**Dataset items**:
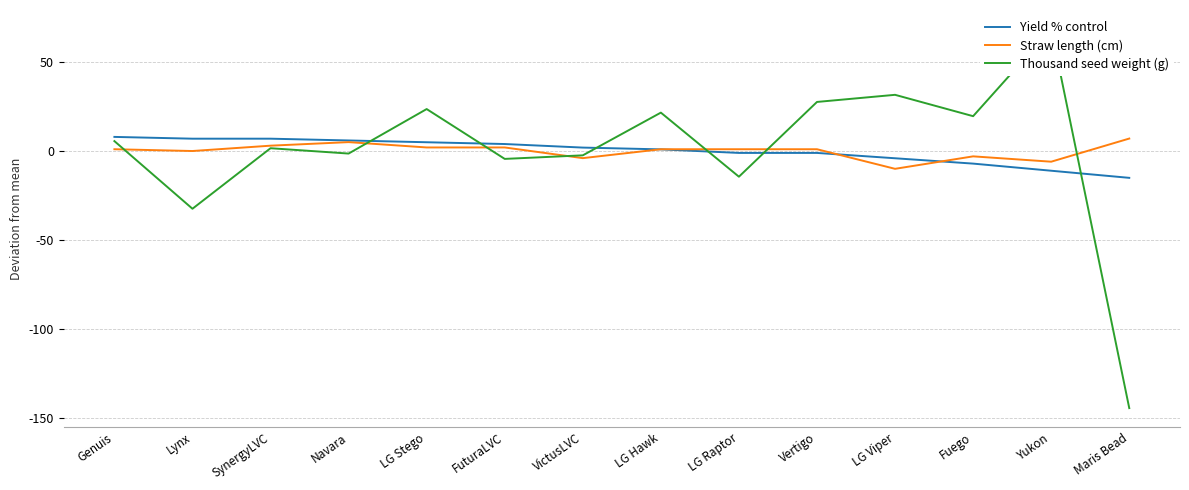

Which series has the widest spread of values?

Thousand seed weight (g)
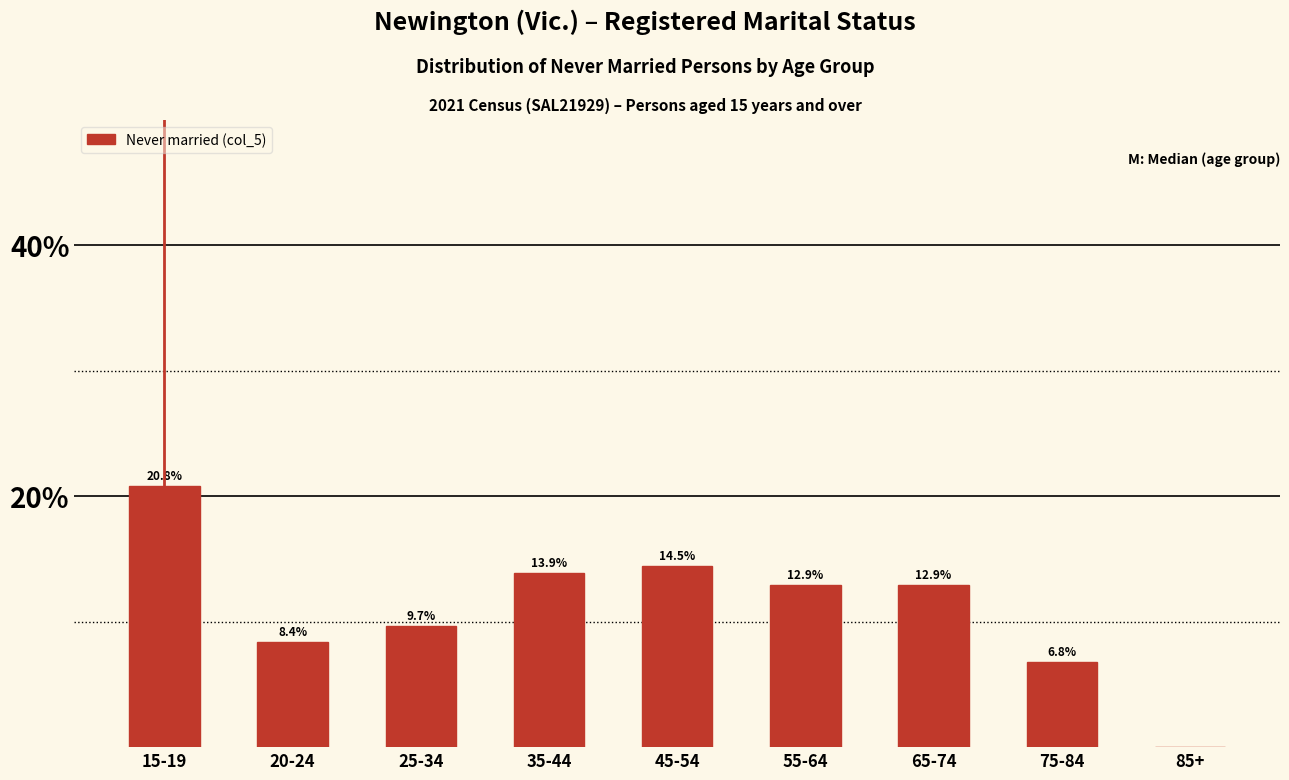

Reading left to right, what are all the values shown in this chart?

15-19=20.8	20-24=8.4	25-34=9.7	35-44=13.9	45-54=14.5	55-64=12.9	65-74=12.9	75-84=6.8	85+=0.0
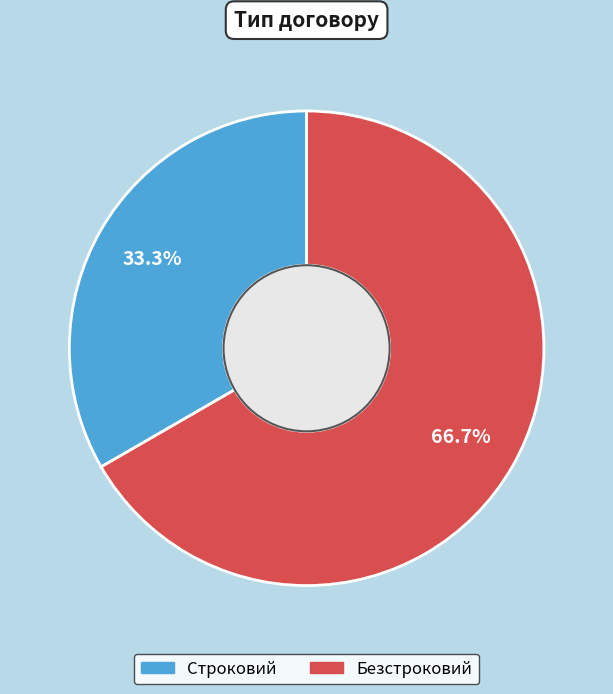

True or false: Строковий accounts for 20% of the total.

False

**ASSIGNMENT**: Return every line of the data above verbatim, leaving out the pictures.

**WORKED SOLUTION**:
Which series has the widest spread of values?

Thousand seed weight (g)

Reading left to right, what are all the values shown in this chart?

15-19=20.8	20-24=8.4	25-34=9.7	35-44=13.9	45-54=14.5	55-64=12.9	65-74=12.9	75-84=6.8	85+=0.0

True or false: Строковий accounts for 20% of the total.

False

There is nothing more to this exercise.